A year after business leaders in Seattle helped kill a tax that would have raised an estimated $47 million a year for homelessness and housing, Amazon, Microsoft, Connie and Steve Ballmer and others announced that they were giving more than that amount to build hundreds of homes for homeless people in the Seattle area.

The gifts total $48.8 million and will help build eight buildings for chronically homeless people, who are usually regarded as among the hardest to house. They often have disabilities, serious mental illness and substance-use disorders.

The pledges include a $15 million commitment from Swedish Health Services, Premera Blue Cross and Providence St.

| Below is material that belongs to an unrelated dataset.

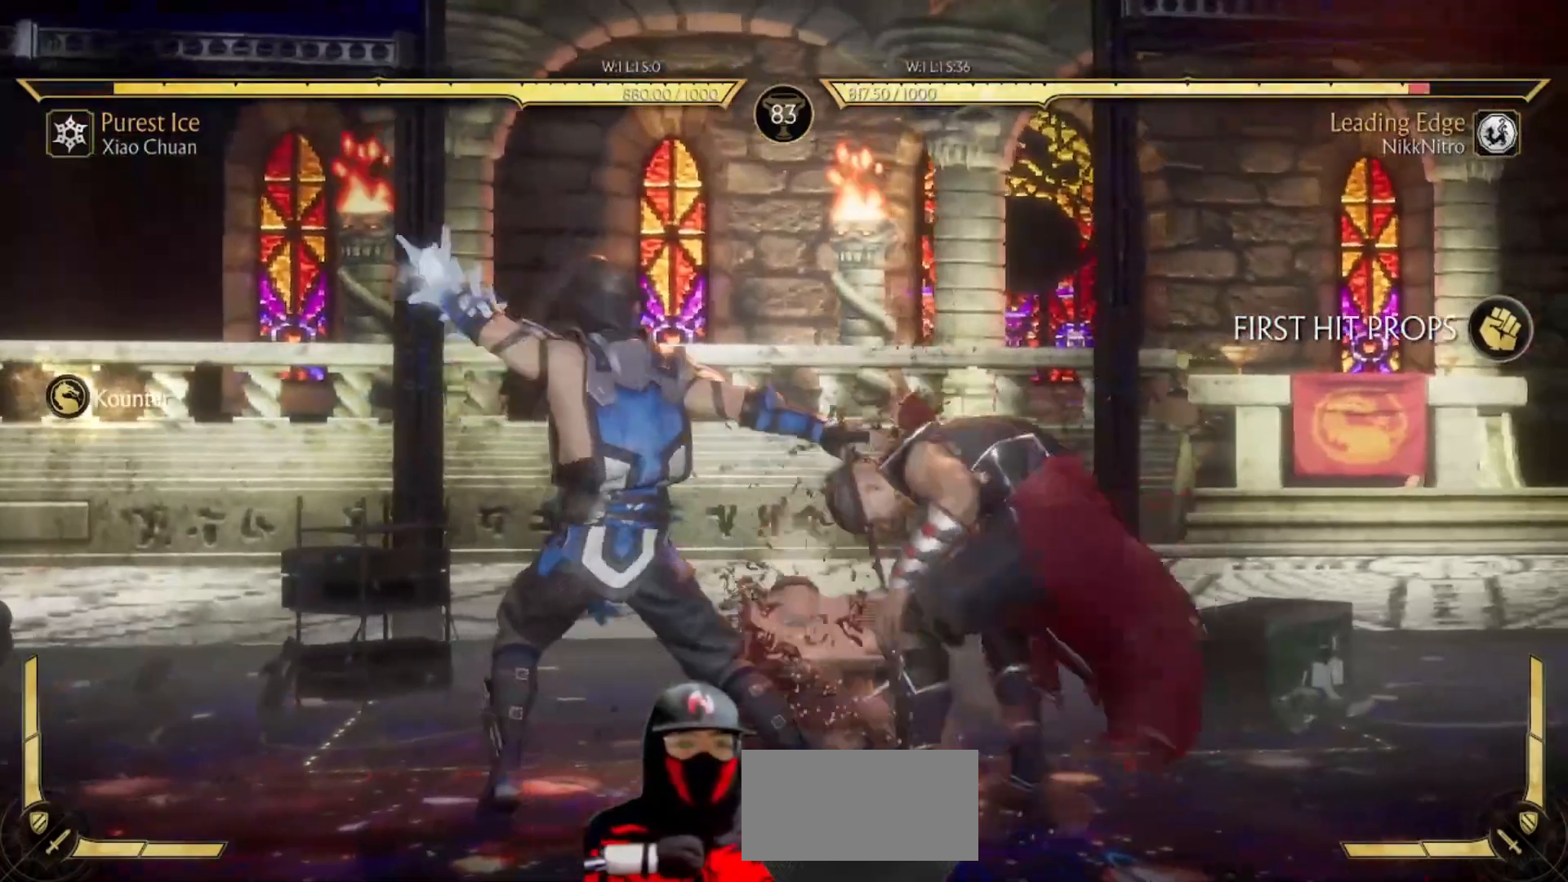
{"buttons": ["R1", "DPAD_DOWN"], "events": []}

Joseph Health last month, and more than $30 million more announced Tuesday. It will go to Plymouth Housing, a Seattle nonprofit developer that operates permanent supportive housing for these individuals, facilities where they have access to health care, social services and treatment.

This is part of a $75 million campaign that will allow Plymouth to essentially double the number of units it operates in Seattle. Amazon and Microsoft each gave $5 million to this campaign. According to Plymouth, this money will help leverage as much as $250 million in public funds for the completion of these buildings.

The Seattle Times’ Project Homeless is funded by BECU, Campion Foundation, Raikes Foundation, Seattle Foundation and the University of Washington. The Seattle Times maintains editorial control over Project Homeless content.

On the same day, Amazon announced it would match its employees’ donations to 20 homelessness nonprofits, for up to $5 million, and that it would give $3 million for affordable housing in Arlington, Virginia, where it is siting its new second headquarters.

“Homelessness and affordable housing are real concerns in Seattle and the Washington, D.C., region,” said Jay Carney, senior vice president of global corporate affairs at Amazon and a former White House press secretary under President Obama.

“As neighbors in both, we made these donations to Plymouth Housing and the Arlington Community Foundation because of their work and progress on housing stability and helping families improve their quality of life.”